Title insurers slapped with regulator questions
July 19, 2005
Colorado investigation of 50 companies continues
By Janis Mara
The Colorado Division of Insurance is sending 600 interrogatory letters to 50 title insurance companies as part of its investigation of partnerships among real estate service providers, known as affiliated business arrangements, media reports said.
The letters will ask title agencies if they are in affiliated business arrangements as defined by the Real Estate Settlement Procedures Act, or RESPA, and Colorado statutes, among other things, news sources said.
Affiliated business arrangements are partnerships between real estate entities such as title insurance companies, mortgage lenders and real estate brokers. They are legal under RESPA, as long as certain guidelines are followed, such as disclosing the relationships to consumers.
"We've targeted about 50 companies in Colorado," said Erin Toll, Colorado's deputy insurance commissioner and co-chair of the National Association of Insurance Commissioners' Title Insurance Working Group.
In March, Toll launched an investigation of affiliated business arrangements, or ABAs, among real estate service providers in her capacity as co-chair of the committee, which is made up of state insurance commissioners.
Toll said there are 50 companies owned and operated by about 10 individuals. "That's why we're suspicious. They're all under the same address," Toll told Inman News. However, Toll said she would reserve judgment until she received the answers to questions she will send to the companies.
Toll is probing the business partnerships to see if they are following legal guidelines under RESPA, which regulates referrals and other practices in the real estate closing process.
Companies engaged in affiliated business partnerships say they go to great lengths to ensure they are properly following regulations.
Affiliated business partnerships have come under increased scrutiny in the wake of investigations into title insurance industry referral practices.

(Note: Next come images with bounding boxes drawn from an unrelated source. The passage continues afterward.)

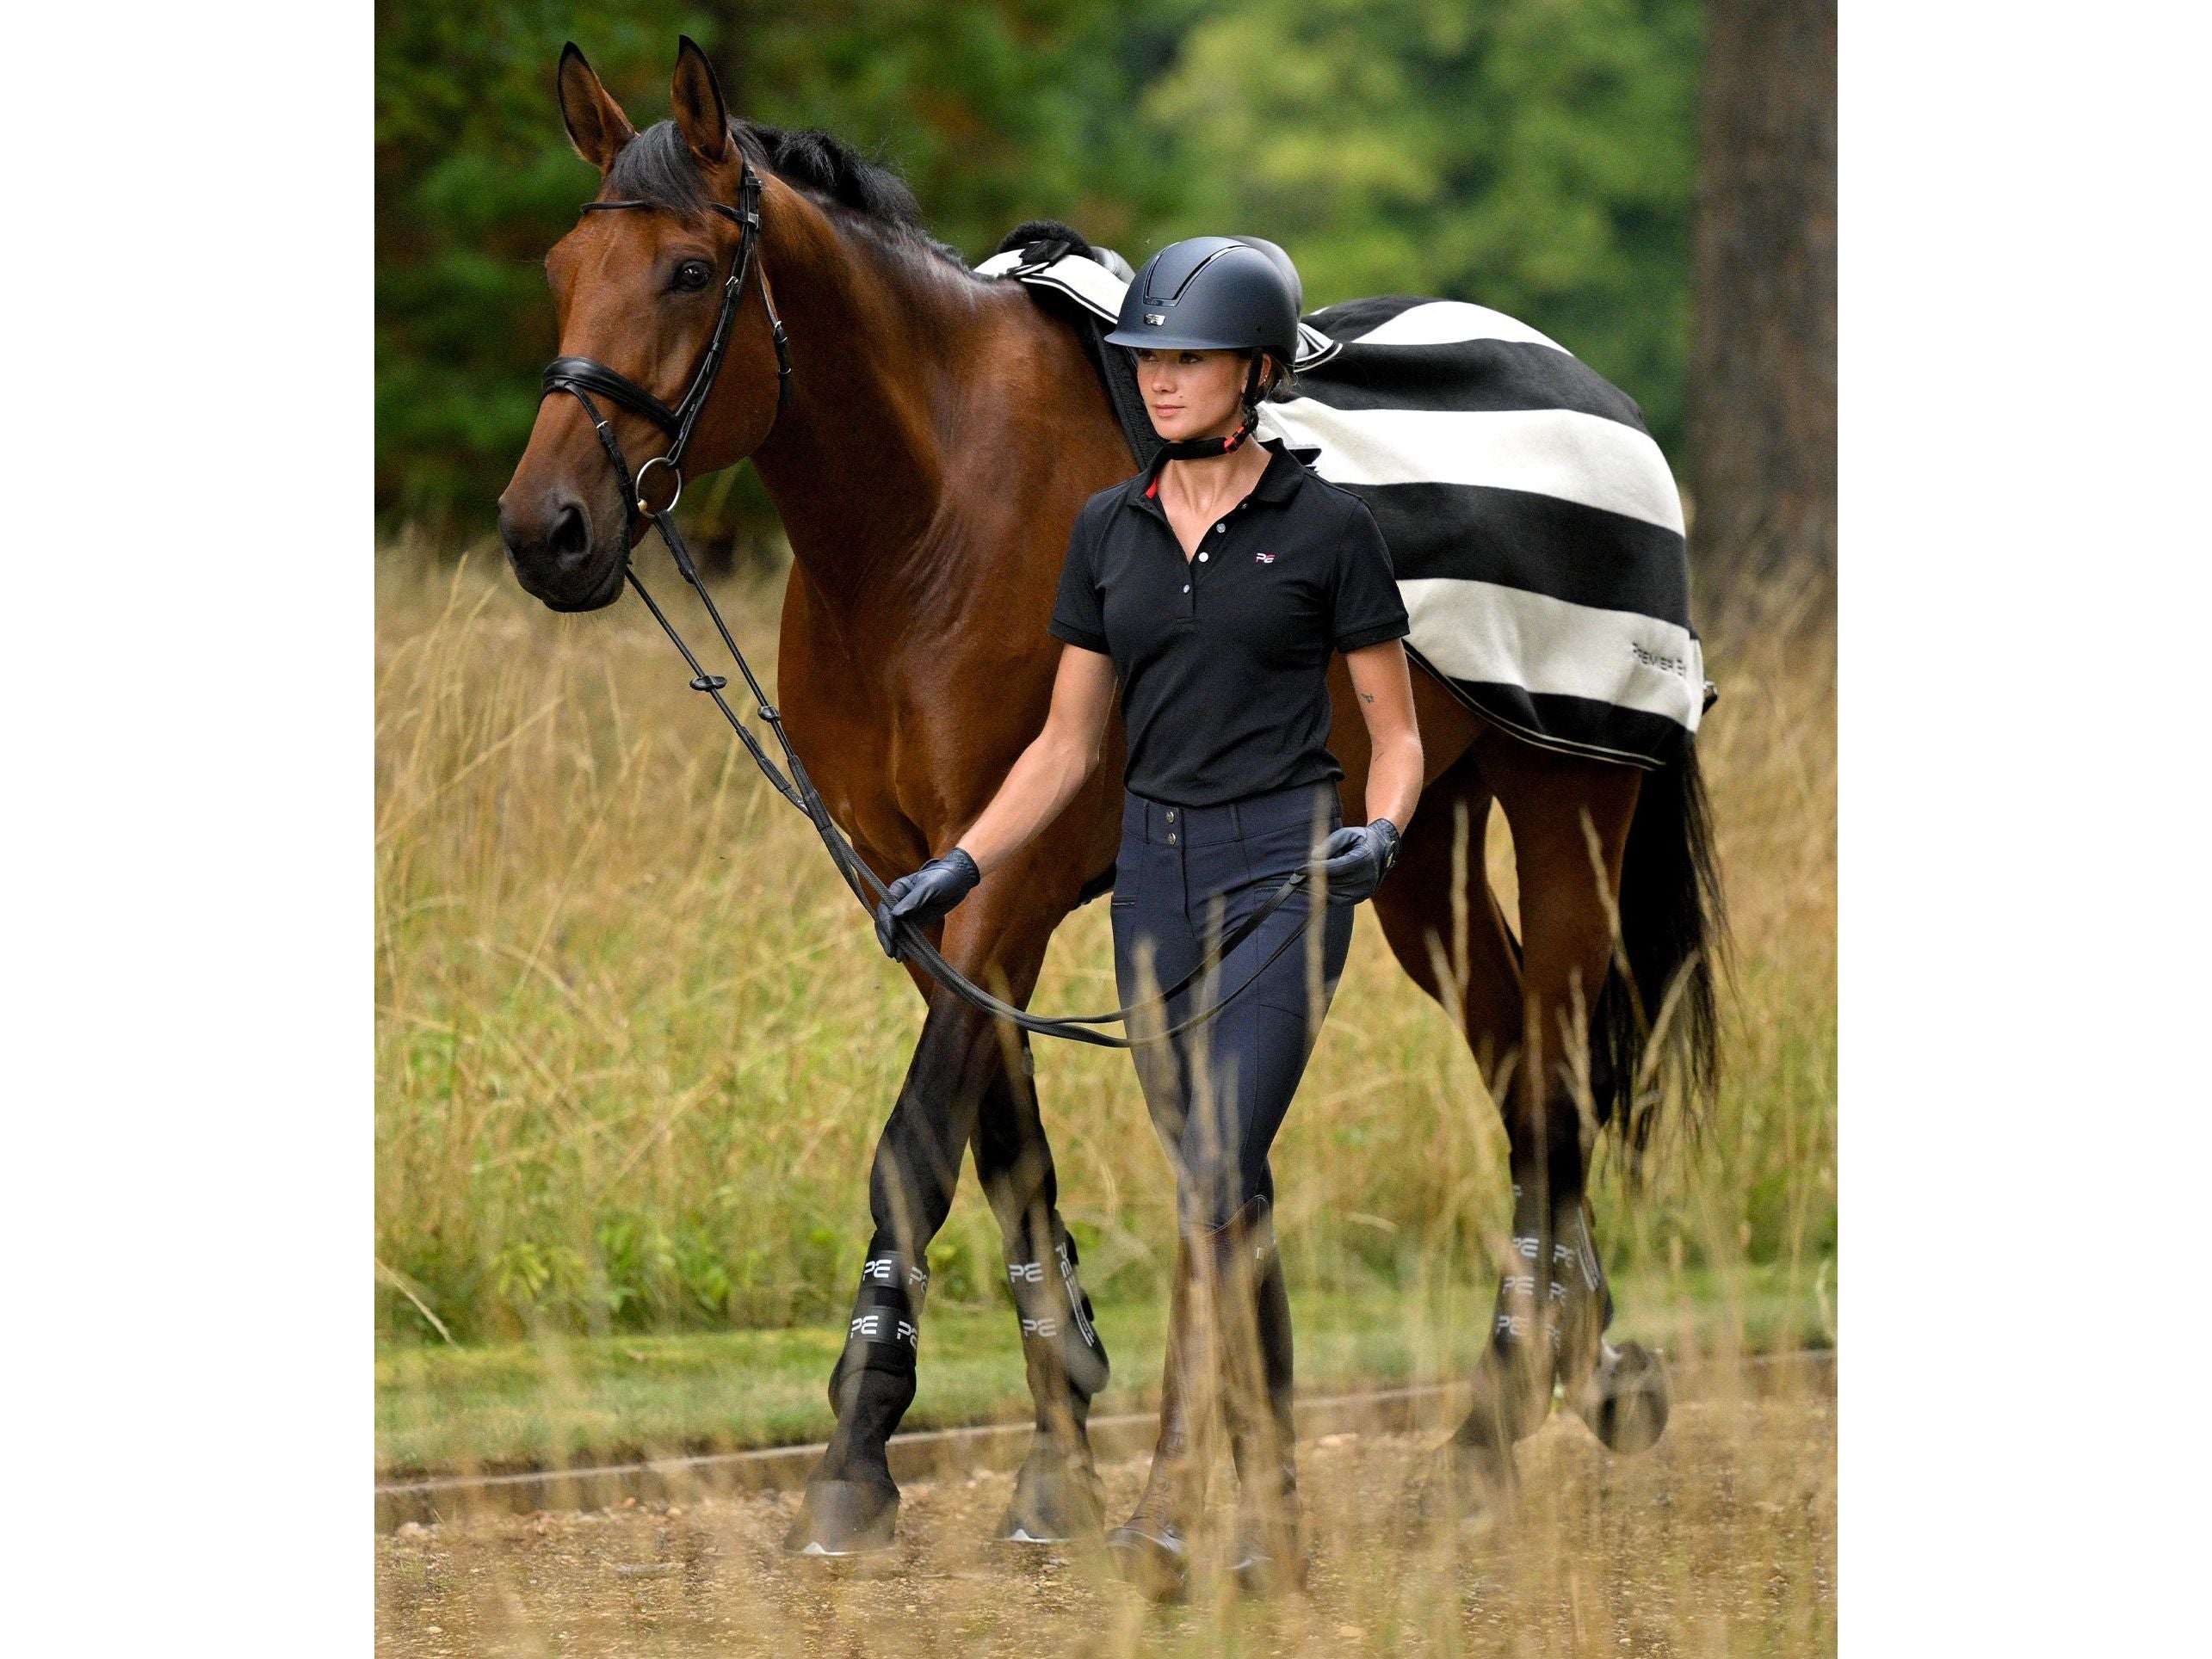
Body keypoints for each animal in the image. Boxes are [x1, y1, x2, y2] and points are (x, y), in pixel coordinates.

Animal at [496, 38, 1721, 1556]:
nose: (545, 531)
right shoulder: (922, 888)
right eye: (562, 265)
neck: (931, 514)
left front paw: (858, 1451)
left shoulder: (1007, 880)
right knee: (1512, 1062)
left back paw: (1493, 1435)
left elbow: (918, 1146)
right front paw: (1057, 1452)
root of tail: (1604, 405)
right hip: (1416, 843)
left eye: (682, 270)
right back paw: (1579, 1358)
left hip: (1566, 803)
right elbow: (1006, 1152)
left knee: (1552, 1081)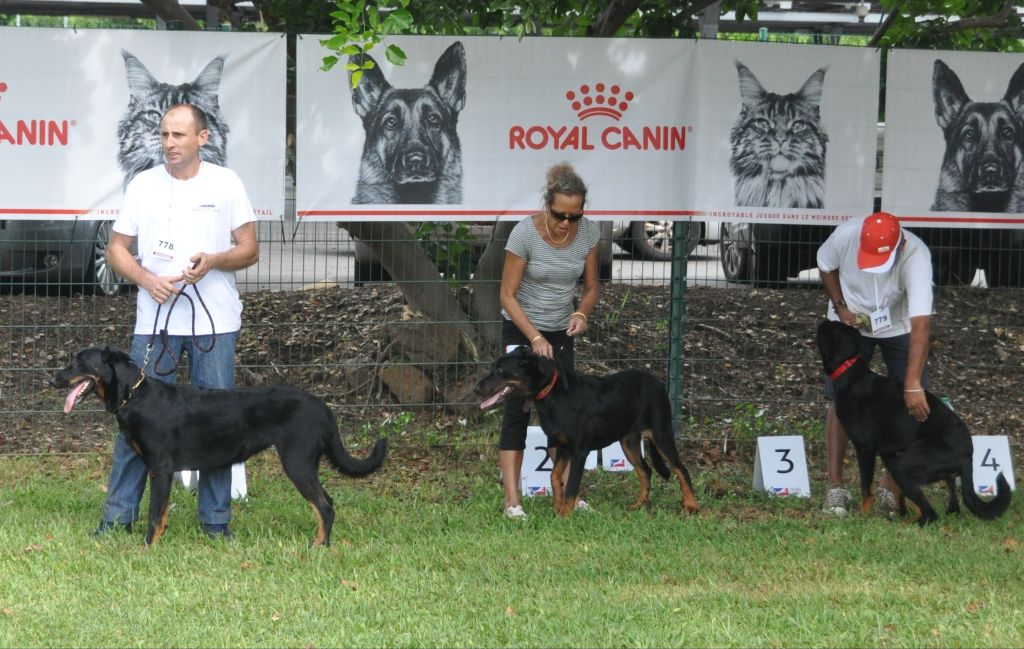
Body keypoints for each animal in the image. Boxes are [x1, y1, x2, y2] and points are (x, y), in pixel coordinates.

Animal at [51, 345, 387, 544]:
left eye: (78, 361)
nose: (53, 380)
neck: (134, 396)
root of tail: (323, 408)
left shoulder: (160, 468)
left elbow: (153, 515)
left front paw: (147, 548)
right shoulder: (162, 472)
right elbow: (162, 514)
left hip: (298, 462)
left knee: (325, 507)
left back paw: (319, 547)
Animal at [475, 345, 700, 517]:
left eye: (500, 370)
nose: (476, 389)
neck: (553, 395)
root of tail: (658, 382)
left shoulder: (579, 451)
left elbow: (571, 486)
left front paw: (564, 515)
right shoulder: (561, 445)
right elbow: (555, 477)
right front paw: (557, 508)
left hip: (661, 432)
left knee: (680, 468)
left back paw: (691, 506)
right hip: (628, 441)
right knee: (645, 470)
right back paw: (639, 505)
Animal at [815, 319, 1007, 524]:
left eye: (827, 328)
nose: (823, 320)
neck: (850, 372)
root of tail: (967, 452)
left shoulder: (865, 448)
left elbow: (866, 487)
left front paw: (864, 517)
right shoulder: (888, 452)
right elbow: (899, 496)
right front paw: (898, 511)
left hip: (903, 467)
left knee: (931, 514)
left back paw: (910, 524)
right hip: (919, 469)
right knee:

Industry insiders have noted a significant upswing in these types of affiliated partnerships in recent years.
Critics of affiliated partnerships in real estate charge that the arrangements encourage kickbacks by making it easier to hide them.
Colorado's insurance division is investigating national real estate title insurers for alleged kickbacks. The investigation set off a national probe of title insurance companies in several other states. In the alleged schemes, title insurers agreed to give about half of the premium on title insurance policies to captive reinsurance companies created by the other conspirators. The parent companies of those captives would in turn refer business to the title insurer.
In the initial Colorado probe, First American agreed to refund about $24 million to consumers nationwide without admitting liability or wrongdoing.
In late June, a Broomfield, Colo., title insurance company under investigation for allegedly attempting to give kickbacks for referrals agreed to pay a penalty of $10,000 to the Colorado Division of Insurance.
"While we don't believe our actual practices violated any laws…we now know that parts of our internal marketing have been vague and confusing. Therefore, we have agreed to a settlement," said Mark Marone, one of the owners of Horizon Title, which does business as American Liberty Title, of the settlement.
Recently, Toll began investigating companies engaged in affiliated business arrangements for possible similar misdeeds.
Several years ago, the U.S. Department of Housing and Urban Development, which polices RESPA, began allowing title insurance companies, private mortgage insurance companies and others to form affiliated business arrangements.
In a typical arrangement, a real estate brokerage will set up a joint venture with a mortgage lender, for example. The partnership typically provides an in-house, one-stop shopping experience for the home buyer or seller, offering brokerage, lending, and even closing services under one roof.